— TEXT SHOWN —
·····

Remix album by Blondie
- Released: July 18, 1995
- Genre: House, techno
- Length: 77:47
- Label: Chrysalis/EMI Records 7243 8 32748 2 6 F2-32748
- Producer: Vinny Vero

Blondie chronology
| Beautiful: The Remix Album (1995) | Remixed Remade Remodeled: The Remix Project (1995) | Denis (1996) |

= Remixed Remade Remodeled: The Remix Project =

Remixed Remade Remodeled: The Remix Project is a remix album of recordings by Blondie released by Chrysalis/EMI Records in the US and the UK in 1995 as part of EMI's Brilliant series. The album spun off four remix singles in the US: "Atomic", "Rapture", "Heart of Glass" and "Union City Blue".

By August 9, 2005, it had sold 89,000 copies in United States.

·····

— EXTRACTED MATERIAL —
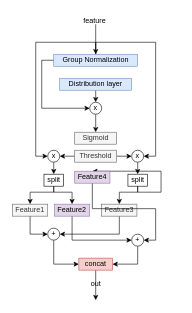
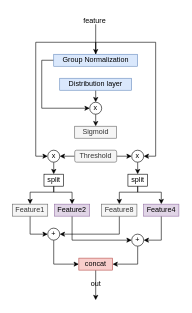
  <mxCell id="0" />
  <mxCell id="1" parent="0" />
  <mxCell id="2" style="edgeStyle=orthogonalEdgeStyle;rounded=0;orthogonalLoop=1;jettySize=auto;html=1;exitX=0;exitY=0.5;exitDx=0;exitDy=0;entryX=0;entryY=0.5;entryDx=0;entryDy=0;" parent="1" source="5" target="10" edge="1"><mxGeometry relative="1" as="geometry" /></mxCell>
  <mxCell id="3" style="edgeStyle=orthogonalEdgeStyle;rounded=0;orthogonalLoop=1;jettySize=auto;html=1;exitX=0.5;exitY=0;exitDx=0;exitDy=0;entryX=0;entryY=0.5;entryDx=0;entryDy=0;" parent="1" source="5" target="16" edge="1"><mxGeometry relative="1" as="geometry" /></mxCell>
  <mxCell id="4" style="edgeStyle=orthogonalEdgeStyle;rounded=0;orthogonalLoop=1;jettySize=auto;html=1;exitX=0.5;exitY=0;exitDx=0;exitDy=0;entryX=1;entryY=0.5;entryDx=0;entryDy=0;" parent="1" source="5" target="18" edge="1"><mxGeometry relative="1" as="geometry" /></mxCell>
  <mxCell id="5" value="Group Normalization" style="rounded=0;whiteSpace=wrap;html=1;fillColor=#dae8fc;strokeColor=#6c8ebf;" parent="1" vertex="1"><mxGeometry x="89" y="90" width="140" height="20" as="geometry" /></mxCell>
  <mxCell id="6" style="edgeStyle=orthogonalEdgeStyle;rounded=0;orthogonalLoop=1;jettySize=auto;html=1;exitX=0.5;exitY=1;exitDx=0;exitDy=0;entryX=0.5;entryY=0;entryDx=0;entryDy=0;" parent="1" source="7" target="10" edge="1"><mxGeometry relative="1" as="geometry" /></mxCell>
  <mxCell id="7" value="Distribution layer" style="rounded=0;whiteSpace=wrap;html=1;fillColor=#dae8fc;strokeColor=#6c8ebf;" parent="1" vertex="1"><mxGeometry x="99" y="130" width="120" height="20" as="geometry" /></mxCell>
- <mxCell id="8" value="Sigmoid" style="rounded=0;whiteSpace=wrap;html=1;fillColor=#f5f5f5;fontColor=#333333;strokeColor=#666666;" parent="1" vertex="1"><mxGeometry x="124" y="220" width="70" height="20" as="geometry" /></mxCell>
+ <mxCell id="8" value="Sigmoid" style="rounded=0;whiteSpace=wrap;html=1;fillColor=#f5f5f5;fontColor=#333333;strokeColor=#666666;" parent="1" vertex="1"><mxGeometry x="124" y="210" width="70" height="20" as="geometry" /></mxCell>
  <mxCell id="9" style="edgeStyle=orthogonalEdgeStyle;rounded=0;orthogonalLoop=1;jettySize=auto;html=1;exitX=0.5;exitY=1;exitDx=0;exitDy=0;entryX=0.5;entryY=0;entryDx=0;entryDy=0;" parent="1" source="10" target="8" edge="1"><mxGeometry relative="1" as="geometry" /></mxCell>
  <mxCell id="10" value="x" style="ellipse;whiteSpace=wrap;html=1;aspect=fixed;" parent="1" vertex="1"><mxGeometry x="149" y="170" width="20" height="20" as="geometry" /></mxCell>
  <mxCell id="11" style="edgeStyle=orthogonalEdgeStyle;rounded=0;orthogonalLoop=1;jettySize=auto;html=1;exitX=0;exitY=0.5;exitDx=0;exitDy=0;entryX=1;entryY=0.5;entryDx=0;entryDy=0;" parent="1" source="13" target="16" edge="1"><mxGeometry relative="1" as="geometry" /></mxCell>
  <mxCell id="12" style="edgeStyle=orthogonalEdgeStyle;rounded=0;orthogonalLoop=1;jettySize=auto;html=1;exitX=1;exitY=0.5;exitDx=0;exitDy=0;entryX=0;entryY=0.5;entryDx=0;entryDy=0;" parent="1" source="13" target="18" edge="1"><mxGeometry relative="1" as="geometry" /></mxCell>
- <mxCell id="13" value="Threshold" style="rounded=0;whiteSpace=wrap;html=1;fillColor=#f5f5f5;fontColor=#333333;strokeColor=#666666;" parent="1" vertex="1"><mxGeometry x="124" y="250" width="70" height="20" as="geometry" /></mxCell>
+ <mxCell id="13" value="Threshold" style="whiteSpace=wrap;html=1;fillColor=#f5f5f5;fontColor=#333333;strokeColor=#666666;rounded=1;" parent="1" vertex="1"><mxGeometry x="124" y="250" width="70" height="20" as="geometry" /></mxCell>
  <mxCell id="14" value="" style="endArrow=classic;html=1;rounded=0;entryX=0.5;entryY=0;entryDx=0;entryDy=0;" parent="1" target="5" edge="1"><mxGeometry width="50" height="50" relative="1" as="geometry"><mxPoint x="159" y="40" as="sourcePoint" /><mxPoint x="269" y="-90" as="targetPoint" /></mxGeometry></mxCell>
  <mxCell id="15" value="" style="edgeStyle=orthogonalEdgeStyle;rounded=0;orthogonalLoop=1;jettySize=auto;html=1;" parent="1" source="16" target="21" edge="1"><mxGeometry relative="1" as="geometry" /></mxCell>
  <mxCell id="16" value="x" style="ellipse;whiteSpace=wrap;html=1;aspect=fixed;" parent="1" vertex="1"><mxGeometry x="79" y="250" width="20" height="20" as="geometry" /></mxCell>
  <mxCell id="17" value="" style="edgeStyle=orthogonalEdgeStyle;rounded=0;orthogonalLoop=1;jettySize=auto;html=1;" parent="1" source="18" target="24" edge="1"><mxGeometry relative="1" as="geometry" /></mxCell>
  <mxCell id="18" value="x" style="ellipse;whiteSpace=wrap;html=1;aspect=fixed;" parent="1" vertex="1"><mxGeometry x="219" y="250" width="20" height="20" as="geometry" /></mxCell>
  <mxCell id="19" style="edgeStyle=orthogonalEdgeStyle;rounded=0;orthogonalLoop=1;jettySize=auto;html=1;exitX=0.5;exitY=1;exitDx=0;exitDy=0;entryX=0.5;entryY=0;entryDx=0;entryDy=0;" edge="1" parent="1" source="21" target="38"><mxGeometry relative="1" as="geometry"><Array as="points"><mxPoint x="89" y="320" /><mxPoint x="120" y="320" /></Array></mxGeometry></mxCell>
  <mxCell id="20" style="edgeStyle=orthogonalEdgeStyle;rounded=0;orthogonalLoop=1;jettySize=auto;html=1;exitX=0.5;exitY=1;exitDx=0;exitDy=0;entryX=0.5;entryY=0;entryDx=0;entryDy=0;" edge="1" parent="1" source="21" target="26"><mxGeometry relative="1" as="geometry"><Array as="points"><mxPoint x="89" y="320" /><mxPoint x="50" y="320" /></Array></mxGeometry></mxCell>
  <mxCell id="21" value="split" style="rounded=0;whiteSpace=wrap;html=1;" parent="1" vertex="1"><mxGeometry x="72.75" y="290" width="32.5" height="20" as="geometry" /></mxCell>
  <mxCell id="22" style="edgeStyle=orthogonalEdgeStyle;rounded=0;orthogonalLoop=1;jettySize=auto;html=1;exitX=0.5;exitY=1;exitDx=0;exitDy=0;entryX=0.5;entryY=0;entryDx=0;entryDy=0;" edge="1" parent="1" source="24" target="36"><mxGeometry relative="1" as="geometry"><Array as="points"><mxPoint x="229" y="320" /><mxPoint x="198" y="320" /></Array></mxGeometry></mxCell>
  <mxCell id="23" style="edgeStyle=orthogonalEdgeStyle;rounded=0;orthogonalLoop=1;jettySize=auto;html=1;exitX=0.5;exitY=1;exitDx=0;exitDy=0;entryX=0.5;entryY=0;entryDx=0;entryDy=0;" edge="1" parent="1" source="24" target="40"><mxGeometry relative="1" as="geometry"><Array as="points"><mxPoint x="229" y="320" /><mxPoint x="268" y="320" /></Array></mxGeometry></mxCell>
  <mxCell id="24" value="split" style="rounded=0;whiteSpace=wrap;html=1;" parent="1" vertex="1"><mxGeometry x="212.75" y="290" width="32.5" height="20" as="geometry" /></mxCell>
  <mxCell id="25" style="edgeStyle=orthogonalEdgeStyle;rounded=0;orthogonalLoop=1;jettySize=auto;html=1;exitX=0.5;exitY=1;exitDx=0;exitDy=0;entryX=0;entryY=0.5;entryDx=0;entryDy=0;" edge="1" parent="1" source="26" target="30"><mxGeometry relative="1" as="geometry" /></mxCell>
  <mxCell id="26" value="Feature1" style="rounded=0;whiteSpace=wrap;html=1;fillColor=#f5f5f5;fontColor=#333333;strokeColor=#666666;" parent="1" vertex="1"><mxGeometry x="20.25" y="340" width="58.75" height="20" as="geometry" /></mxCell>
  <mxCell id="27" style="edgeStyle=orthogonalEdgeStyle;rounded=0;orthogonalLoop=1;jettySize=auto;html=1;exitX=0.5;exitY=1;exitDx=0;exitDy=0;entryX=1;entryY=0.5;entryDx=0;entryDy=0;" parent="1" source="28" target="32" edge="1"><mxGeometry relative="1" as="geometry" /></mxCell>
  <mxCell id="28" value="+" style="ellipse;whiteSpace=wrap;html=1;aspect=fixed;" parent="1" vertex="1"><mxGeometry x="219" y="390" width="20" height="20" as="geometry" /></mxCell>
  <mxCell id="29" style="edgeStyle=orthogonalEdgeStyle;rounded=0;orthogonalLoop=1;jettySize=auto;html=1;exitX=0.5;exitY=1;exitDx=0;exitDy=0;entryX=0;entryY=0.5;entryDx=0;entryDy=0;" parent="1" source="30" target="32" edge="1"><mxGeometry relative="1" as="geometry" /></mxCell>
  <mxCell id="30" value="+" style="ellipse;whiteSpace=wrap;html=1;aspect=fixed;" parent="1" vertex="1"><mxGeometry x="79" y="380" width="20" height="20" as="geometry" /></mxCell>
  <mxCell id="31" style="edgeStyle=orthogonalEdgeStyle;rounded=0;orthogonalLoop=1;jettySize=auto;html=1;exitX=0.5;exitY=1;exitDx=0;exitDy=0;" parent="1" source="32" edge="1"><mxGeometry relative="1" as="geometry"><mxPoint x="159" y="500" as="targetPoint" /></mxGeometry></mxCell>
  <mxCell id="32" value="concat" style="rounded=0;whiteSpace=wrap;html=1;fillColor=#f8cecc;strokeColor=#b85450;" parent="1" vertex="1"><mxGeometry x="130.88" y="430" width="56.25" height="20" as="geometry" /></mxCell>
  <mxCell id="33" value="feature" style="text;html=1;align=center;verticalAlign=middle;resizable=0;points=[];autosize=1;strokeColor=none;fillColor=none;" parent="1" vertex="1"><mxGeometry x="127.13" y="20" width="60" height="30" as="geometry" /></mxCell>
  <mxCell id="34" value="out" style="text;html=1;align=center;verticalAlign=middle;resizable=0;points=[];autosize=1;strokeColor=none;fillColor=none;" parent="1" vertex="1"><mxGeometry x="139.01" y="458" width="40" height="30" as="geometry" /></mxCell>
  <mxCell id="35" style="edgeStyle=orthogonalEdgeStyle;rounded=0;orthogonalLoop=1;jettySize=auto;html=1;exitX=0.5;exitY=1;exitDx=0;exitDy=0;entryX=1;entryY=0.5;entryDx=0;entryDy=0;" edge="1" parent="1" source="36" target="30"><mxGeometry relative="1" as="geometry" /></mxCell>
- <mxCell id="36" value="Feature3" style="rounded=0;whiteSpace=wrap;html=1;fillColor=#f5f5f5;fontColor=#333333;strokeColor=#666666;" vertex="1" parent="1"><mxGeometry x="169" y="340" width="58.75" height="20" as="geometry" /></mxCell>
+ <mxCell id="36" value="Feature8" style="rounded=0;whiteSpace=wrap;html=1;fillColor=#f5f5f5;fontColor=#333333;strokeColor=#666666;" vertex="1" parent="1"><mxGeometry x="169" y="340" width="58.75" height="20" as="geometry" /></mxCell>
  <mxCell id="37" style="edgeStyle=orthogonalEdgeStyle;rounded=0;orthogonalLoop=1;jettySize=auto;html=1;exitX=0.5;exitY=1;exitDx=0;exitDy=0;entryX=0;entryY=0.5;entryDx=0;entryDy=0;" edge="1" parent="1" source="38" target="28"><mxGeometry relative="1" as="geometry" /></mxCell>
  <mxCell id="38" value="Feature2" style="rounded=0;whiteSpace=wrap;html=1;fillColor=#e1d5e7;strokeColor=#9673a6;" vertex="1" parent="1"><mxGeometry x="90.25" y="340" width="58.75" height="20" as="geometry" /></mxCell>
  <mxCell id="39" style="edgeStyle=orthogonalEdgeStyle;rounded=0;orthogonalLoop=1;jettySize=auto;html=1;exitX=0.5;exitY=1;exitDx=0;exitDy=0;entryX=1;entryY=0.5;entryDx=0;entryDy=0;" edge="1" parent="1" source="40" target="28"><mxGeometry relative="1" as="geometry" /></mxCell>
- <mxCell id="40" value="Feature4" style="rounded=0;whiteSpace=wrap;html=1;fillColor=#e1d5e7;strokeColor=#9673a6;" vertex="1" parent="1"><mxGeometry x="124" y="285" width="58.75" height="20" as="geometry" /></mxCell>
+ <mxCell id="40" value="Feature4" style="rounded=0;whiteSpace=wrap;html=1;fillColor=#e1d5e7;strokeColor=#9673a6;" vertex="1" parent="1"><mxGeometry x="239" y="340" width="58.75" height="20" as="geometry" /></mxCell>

·····

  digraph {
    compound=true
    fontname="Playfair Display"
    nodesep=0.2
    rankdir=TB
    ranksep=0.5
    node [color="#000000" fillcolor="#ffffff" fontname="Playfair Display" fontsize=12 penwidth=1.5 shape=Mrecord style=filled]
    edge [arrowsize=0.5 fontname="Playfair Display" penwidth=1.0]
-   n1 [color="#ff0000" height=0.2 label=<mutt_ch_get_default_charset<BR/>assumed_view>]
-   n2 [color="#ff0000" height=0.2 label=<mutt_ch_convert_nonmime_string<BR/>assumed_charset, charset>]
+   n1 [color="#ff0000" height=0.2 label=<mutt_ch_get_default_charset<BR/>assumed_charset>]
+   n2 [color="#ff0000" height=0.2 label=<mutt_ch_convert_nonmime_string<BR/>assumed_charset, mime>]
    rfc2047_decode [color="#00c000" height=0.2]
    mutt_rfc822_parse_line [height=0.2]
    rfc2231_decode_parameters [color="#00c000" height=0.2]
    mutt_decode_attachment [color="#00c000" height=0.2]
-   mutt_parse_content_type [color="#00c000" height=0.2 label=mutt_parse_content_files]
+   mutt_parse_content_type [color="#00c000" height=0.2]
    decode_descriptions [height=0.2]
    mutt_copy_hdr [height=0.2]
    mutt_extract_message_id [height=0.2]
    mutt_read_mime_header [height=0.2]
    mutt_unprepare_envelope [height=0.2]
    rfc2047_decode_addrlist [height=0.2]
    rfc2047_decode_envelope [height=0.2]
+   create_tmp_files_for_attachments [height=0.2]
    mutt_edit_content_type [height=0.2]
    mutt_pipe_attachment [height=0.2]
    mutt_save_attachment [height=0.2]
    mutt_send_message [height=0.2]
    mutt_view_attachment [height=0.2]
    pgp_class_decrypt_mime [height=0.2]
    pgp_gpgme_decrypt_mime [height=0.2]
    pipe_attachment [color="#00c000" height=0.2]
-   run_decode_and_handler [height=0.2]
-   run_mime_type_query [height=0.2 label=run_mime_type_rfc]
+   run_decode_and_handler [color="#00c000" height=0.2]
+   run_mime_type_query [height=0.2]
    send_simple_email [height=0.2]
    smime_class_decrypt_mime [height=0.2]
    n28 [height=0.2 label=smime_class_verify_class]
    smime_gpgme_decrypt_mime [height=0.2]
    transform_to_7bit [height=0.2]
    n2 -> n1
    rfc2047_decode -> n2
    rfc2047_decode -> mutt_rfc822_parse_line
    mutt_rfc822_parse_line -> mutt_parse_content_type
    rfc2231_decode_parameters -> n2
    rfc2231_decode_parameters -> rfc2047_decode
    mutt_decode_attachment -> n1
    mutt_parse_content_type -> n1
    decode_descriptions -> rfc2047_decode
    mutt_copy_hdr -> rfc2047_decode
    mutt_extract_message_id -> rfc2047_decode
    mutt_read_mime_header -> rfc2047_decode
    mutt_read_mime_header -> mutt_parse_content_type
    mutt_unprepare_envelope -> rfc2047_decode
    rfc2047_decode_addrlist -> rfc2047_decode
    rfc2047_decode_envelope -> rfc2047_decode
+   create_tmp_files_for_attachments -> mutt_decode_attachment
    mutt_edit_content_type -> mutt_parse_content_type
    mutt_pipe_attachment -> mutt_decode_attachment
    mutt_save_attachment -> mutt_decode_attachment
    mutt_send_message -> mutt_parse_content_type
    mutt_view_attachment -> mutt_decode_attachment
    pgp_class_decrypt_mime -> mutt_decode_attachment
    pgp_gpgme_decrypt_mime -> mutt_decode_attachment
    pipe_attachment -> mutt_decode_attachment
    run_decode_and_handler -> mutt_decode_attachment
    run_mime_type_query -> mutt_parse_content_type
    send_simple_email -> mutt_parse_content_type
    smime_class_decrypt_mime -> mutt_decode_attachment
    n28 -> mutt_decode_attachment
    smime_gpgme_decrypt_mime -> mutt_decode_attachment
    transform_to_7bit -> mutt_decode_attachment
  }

·····

— SHORT EXERCISE —
According to the text about the Blondie remix album, how many copies had it sold in the United States by August 9, 2005?

— CORRECT OUTPUT —
89,000 copies.